Cybercriminals Use Unicode Character to Deceive Users
A new phishing campaign has been uncovered that targets Booking.com users by exploiting a Unicode character to disguise malicious links as legitimate ones. Threat actors are leveraging the Japanese hiragana character “ん” (Unicode U+3093), which in some fonts resembles a forward slash. This small detail allows attackers to craft URLs that look authentic at first glance but instead redirect victims to malicious websites.
How the Scam Works
The phishing emails mimic Booking.com communication, displaying what appears to be an official login link. However, instead of leading to the real Booking.com domain, the deceptive link contains the hiragana character “ん.” For instance, the fraudulent address https://account.booking.comんdetailんrestric-access.www-account-booking.com/en/ tricks users into believing they are navigating within Booking.com. In reality, the true domain is www-account-booking[.]com, a fake lookalike designed to distribute malware.
Once victims click through, they are redirected to a page that delivers a malicious MSI installer from a content delivery network. This file is capable of dropping additional malware such as infostealers or remote access trojans, putting personal data, financial information, and system security at serious risk.
The Bigger Picture: Homoglyph Attacks
This phishing method relies on homoglyph attacks, where characters from different alphabets resemble each other visually but are technically distinct. Cybercriminals have long used homoglyphs to deceive users into trusting fake URLs or brands. For example, the Cyrillic letter “О” looks nearly identical to the Latin letter “O,” enabling attackers to impersonate domains with subtle but dangerous differences.
Previous Booking.com Phishing Campaigns
This is not the first time Booking.com has been in the spotlight for phishing threats. Earlier this year, Microsoft highlighted a ClickFix social engineering campaign targeting hospitality staff with Booking.com-themed malware. In 2023, Akamai researchers revealed how hotel guests were redirected to fake Booking.com websites designed to steal credit card details. These incidents underscore how attackers frequently exploit the platform’s popularity to maximize success.

Dataset section ▸
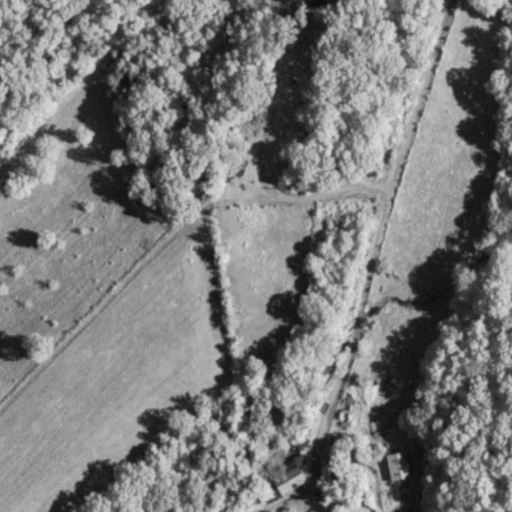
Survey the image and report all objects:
road: (368, 254)
building: (395, 463)
building: (285, 475)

What you will do ▸
a - According to the article on the Booking.com phishing campaign, what does the malware put at serious risk? List every item it names.
b - In the Booking.com phishing article, what Unicode code point is given for the hiragana character the attackers use?
c - Carry on the article about the Booking.com phishing campaign from its final sentence.

Responses by task ▸
a - personal data, financial information, system security

b - U+3093

c -
Intuit Also Targeted
Alongside Booking.com, researchers also observed Intuit-themed phishing attacks. Criminals used a deceptive domain beginning with “Lntuit” instead of “Intuit,” banking on the similarity of lowercase “L” and “i” in certain fonts. These phishing emails often led to fake verification pages, redirecting mobile users who were less likely to scrutinize the domain. Interestingly, if the fraudulent link is accessed outside of the phishing email, it redirects to the legitimate Intuit login page—another layer of deception designed to avoid detection.
How to Protect Yourself
To stay safe, experts recommend a few simple but effective precautions:
- Hover over links before clicking to verify the true destination.
- Check the actual domain name, focusing on the rightmost end before the first single slash.
- Keep endpoint security software updated to block malware dropped through phishing kits.
- Be cautious on mobile devices, where deceptive domains are harder to spot.
Conclusion
The use of Unicode characters like “ん” in phishing attacks shows how cybercriminals are evolving their tactics to bypass casual scrutiny. As phishing grows more sophisticated, users must remain vigilant, security tools must adapt, and organizations like Booking.com and Intuit must continue to enhance protective measures. Awareness and attention to detail remain the most powerful defense against these deceptive threats.